The use of an intersectional theory, in addition to the temporal perspective of the male involvement trend, is one of the strengths of our study. However, the small number of participants in the study could limit the transferability of our conclusions to our context. Despite this limitation, our findings lead to scientific and practical implications due to the detailed description of our context and the depth of our analysis, ensuring rigorous conclusions. On a scientific level, this study contributed to enhancing our understanding of male involvement in PMTCT of HIV as a dynamic result of the interconnected individual, organizational and systemic experiences, changing overtime and particularly during critical phases (discovery of status, pregnancy and childbirth). It also unveils unanswered questions that further research could address. For example, it would be interesting to examine the changes in men’s roles and norms regarding their involvement in PMTCT of HIV within the constantly shifting socio-economic context of Africa, where women are sometimes the main financial provider of the family.
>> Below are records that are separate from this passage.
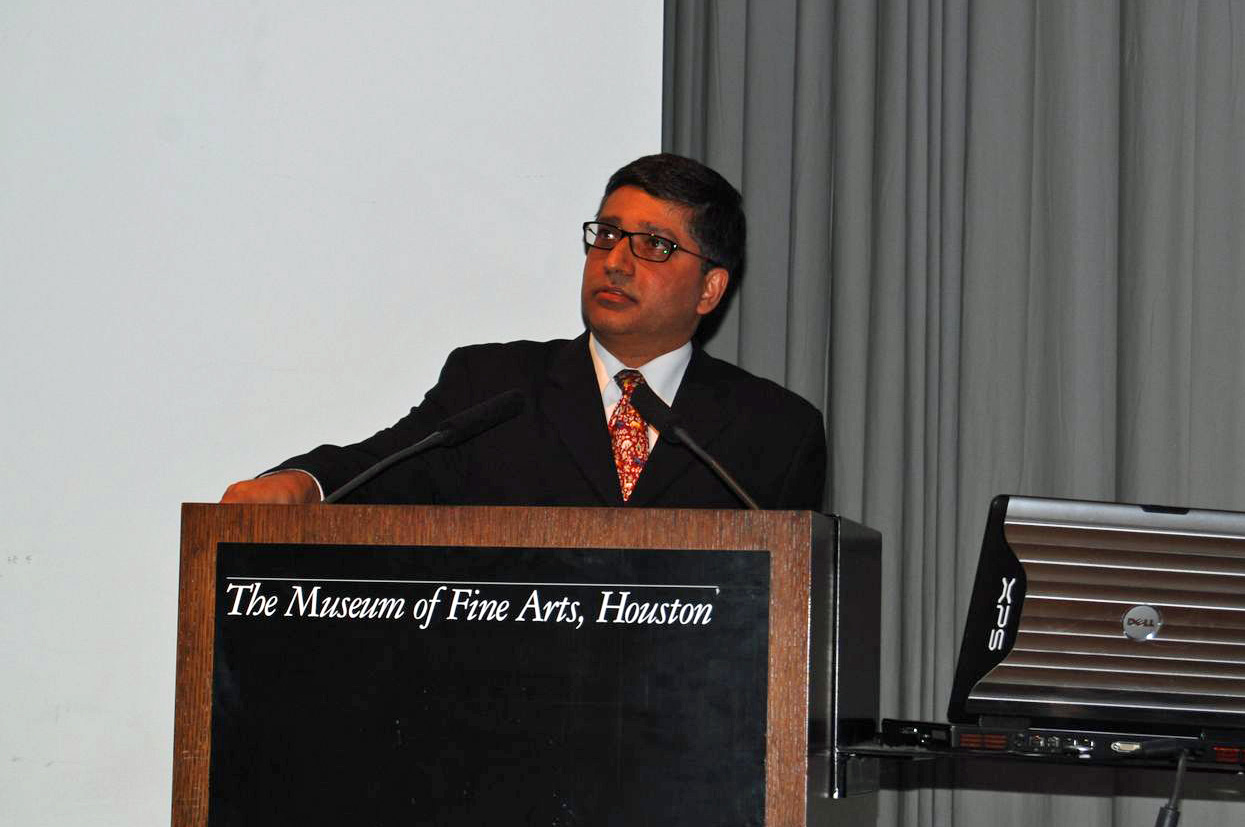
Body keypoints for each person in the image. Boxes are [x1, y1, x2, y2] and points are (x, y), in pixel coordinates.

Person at [220, 153, 825, 509]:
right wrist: (303, 484)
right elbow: (381, 466)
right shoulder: (493, 388)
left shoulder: (774, 430)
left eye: (654, 245)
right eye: (608, 235)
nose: (615, 260)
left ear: (710, 288)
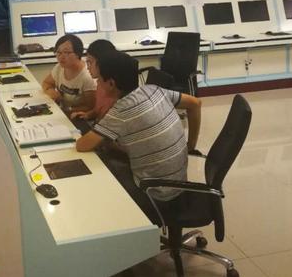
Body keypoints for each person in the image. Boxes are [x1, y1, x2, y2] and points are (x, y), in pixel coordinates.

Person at [76, 51, 202, 225]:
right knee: (109, 154)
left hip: (155, 194)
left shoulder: (121, 110)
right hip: (178, 182)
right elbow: (196, 103)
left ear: (111, 83)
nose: (97, 84)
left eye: (99, 81)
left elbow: (82, 145)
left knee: (98, 177)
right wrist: (191, 145)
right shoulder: (153, 89)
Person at [42, 34, 96, 115]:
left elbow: (90, 107)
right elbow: (46, 83)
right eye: (58, 52)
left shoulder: (87, 77)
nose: (61, 56)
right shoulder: (59, 68)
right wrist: (52, 92)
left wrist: (67, 109)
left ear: (78, 54)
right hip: (62, 113)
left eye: (66, 52)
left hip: (77, 116)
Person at [70, 39, 117, 124]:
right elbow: (97, 110)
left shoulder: (114, 89)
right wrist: (87, 115)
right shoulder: (100, 83)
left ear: (103, 62)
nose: (88, 67)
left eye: (90, 62)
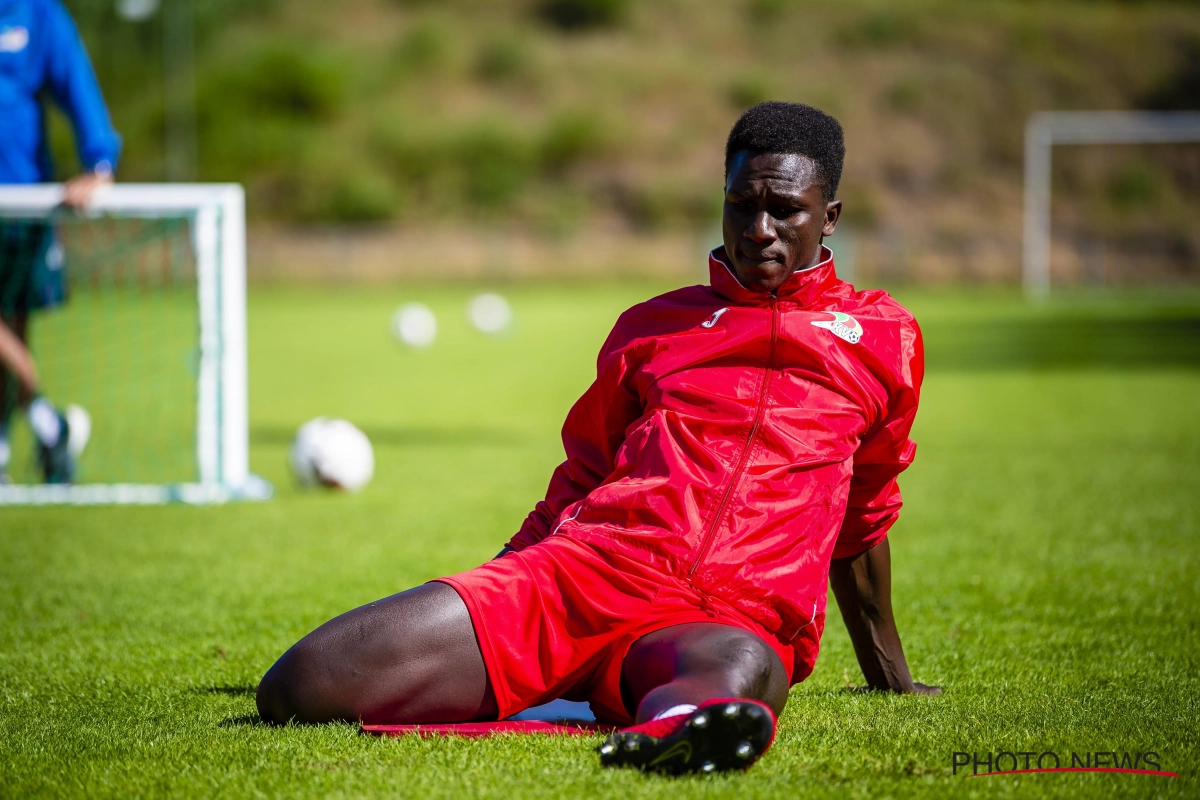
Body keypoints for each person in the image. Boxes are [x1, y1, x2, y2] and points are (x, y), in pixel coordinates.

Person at [257, 102, 940, 774]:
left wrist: (890, 676)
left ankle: (676, 729)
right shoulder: (650, 326)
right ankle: (598, 688)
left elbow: (866, 511)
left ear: (830, 216)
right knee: (301, 685)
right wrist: (501, 577)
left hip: (732, 615)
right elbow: (581, 477)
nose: (758, 229)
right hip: (587, 574)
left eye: (784, 209)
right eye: (740, 205)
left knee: (742, 667)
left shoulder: (885, 338)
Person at [0, 0, 120, 482]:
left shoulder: (36, 13)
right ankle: (50, 425)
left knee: (15, 328)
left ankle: (8, 446)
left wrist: (99, 163)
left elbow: (76, 84)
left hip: (20, 201)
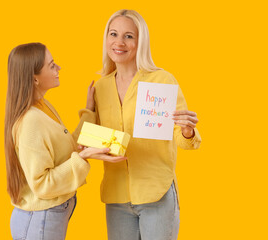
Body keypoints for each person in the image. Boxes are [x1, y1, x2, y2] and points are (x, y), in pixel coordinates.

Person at [83, 10, 202, 240]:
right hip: (116, 196)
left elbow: (184, 141)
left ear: (141, 42)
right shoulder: (101, 87)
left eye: (129, 36)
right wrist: (88, 111)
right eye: (113, 33)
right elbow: (91, 141)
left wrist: (188, 131)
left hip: (156, 194)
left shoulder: (162, 80)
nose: (119, 42)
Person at [4, 43, 126, 240]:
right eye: (52, 65)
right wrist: (83, 157)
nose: (58, 68)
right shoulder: (31, 121)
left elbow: (69, 146)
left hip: (47, 217)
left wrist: (89, 110)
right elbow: (42, 185)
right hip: (40, 220)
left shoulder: (42, 107)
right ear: (35, 78)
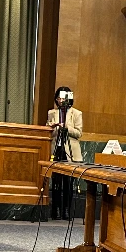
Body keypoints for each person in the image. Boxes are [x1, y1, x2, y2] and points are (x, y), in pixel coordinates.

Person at [46, 86, 83, 220]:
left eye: (63, 97)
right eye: (59, 98)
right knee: (56, 182)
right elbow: (48, 132)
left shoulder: (77, 113)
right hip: (56, 149)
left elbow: (79, 133)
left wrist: (66, 127)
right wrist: (53, 127)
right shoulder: (52, 113)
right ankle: (55, 210)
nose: (61, 100)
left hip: (70, 151)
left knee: (68, 183)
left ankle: (66, 210)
On a practical level, this study helps to identify practical levers to improve male involvement. One of these levers is to promote and help maintain current involvement (mainly financial and technological). Another lever is to create friendly spaces at healthcare centers for couples counselling. While this requires long-term and well-planned actions which may also be costly, immediate zero cost interventions such as changing the attitudes of health professionals could be an effective place to start. However, it is worth mentioning that the results of this study were communicated to local authorities and provided solid arguments for the exploration of the perspectives of health workers and policy-decision makers on this topic.

Conclusion

In conclusion, this study contributes to the understanding of the involvement of men in PMTCT of HIV. Male involvement in PMTCT of HIV is known to positively impact women and children’s health. However, this involvement is at the intersection of individual experiences, social locations, organizational and systemic forces. Therefore, continuing and improving male involvement will require implementation of coordinated and simultaneous interventions at all levels.

Acknowledgments

The authors would like to thank the 12 couples for their participation in the study as well as the St-Camille hospital board for their contribution towards the success of this study. They also thank Antarou Ly for support at various stages and Mary Zettl for editorial support in preparing the manuscript for publication.